* _TEXT SECTION_:
------------------------
A noticeable relationship has been found by Polish scientists between the piercing of young girls' earlobes and their subsequently developing allergic skin reactions. In the view of Professor Ewa Czarnobilska, the manager of the research team, the primary reason for the allergies connected to earrings is the presence of nickel, which is a common component of the alloys used in jewelry production and leaches from the earrings. The symptom seen is generally eczema, and is often misdiagnosed as a food allergy, for instance to milk. The specific mechanism in allergies caused by earrings is the contact of nickel ions with the lymphatic system.
------------------------
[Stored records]

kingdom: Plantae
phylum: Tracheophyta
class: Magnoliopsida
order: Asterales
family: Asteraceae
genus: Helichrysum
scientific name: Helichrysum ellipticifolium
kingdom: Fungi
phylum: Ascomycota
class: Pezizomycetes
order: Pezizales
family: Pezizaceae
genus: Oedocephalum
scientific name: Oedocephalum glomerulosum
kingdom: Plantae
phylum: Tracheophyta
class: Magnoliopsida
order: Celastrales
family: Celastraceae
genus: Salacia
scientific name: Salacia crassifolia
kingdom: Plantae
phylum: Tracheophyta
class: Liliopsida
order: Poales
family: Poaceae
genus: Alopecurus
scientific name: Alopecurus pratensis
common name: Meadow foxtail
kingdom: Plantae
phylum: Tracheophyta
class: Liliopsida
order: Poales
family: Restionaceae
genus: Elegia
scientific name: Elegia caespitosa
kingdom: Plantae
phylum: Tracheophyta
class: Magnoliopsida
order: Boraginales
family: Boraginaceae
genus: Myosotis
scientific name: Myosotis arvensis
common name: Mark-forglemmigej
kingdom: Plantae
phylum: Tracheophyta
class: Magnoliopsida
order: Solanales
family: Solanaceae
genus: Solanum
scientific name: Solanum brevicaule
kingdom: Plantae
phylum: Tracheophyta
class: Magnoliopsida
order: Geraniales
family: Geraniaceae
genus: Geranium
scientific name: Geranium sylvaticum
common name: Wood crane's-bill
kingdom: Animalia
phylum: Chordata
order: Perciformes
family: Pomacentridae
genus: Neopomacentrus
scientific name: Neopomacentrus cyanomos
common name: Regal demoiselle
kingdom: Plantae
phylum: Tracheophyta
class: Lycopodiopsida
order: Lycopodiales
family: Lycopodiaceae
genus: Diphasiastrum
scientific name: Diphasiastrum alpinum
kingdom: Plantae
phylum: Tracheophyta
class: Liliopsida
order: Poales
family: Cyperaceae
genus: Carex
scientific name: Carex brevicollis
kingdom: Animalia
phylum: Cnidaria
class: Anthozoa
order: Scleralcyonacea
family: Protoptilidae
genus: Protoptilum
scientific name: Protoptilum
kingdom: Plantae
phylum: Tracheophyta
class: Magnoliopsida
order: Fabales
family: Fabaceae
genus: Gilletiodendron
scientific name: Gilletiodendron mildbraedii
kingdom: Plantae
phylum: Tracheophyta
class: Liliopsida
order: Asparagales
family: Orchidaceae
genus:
------------------------
* _WHAT TO PRODUCE_: Continue the text on earlobe piercing and nickel allergy in young girls, starting right after its final sentence.

* _ANSWER AREA_:
The study noted that children who stopped wearing earrings did not see the disappearance of the allergic symptoms. The immune system remembers the presence of the nickel ions in the person's blood and lymph, so the child can still react to:

- metal parts of wardrobe,
- dental braces,
- dental prosthesis,
- orthotics,
- meals cooked in pots with addition of nickel,
- margarine (nickel is a catalyst in hydrogenation of unsaturated fats),
- coins,
- chocolate,
- nuts,
- leguminous vegetables,
- wine, and
- beer.

Research by allergists has found that in a sample of 428 pupils of ages 7–8 and 16–17 years old:

- 30% of the research population showed an allergy to nickel, and
- the allergy occurred in girls who had started wearing earrings in early childhood.